= Implementation theory =

Implementation theory is an area of research in game theory concerned with whether a class of mechanisms (or institutions) can be designed whose equilibrium outcomes implement a given set of normative goals or welfare criteria.

There are two general types of implementation problems: the economic problem of producing and allocating public and private goods and choosing over a finite set of alternatives. In the case of producing and allocating public/private goods, solution concepts are focused on finding dominant strategies.

In his paper "Counterspeculation, Auctions, and Competitive Sealed Tenders", William Vickrey showed that if preferences are restricted to the case of quasi-linear utility functions then the mechanism dominant strategy is dominant-strategy implementable. "A social choice rule is dominant strategy incentive compatible, or strategy-proof, if the associated revelation mechanism has the property that honestly reporting the truth is always a dominant strategy for each agent." However, the payments to agents become large, sacrificing budget neutrality to incentive compatibility.

In a game where multiple agents are to report their preferences (or their type), it may be in the best interest of some agents to lie about their preferences. This may improve their payoff, but it may not be seen as a fair outcome to other agents.

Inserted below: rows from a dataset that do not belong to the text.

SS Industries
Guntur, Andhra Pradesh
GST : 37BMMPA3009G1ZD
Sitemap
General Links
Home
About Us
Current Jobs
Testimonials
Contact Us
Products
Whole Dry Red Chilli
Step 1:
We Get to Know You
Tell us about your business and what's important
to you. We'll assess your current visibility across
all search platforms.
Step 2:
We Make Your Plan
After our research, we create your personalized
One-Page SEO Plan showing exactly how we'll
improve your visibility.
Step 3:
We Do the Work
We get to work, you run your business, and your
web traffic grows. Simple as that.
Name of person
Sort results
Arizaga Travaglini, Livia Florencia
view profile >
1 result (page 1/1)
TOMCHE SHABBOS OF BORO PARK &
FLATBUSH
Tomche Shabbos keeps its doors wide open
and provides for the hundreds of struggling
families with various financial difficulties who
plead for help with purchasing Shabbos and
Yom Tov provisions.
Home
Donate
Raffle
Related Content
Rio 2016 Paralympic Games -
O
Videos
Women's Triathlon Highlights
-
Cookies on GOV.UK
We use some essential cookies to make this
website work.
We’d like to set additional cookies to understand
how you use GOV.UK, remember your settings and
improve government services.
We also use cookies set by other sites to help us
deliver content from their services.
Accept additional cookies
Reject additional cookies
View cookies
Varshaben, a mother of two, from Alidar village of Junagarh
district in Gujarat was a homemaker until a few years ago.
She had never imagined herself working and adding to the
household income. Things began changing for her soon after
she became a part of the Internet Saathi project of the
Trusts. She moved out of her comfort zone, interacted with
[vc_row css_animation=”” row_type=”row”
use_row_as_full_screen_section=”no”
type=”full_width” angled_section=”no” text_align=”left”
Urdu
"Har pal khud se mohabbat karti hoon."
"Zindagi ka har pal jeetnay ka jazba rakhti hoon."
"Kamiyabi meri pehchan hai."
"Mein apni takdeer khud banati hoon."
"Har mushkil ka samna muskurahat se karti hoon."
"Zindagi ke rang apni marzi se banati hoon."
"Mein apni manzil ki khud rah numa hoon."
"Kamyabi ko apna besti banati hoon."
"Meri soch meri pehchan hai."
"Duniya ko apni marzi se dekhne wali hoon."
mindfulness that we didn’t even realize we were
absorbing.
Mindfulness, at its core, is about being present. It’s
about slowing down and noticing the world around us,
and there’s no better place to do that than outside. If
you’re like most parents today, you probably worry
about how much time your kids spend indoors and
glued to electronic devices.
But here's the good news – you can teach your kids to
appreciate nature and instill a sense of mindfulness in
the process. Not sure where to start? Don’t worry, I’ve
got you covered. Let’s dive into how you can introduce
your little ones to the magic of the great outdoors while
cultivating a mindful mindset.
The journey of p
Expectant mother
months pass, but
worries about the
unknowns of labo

Although largely theoretical, implementation theory may have profound implications on policy creation because some social choice rules may be impossible to implement under specific game conditions.

== Implementability ==
In mechanism design, implementability is a property of a social choice function. It means that there is an incentive-compatible mechanism that attains ("implements") this function. There are several degrees of implementability, corresponding to the different degrees of incentive-compatibility, including:

- A function is dominant-strategy implementable if it is attainable by a mechanism which is dominant-strategy-incentive-compatible (also called strategyproof).
- A function is Bayesian-Nash implementable if it is attainable by a mechanism which is Bayesian-Nash-incentive-compatible.

See for a recent reference. In some textbooks, the entire field of mechanism design is called implementation theory.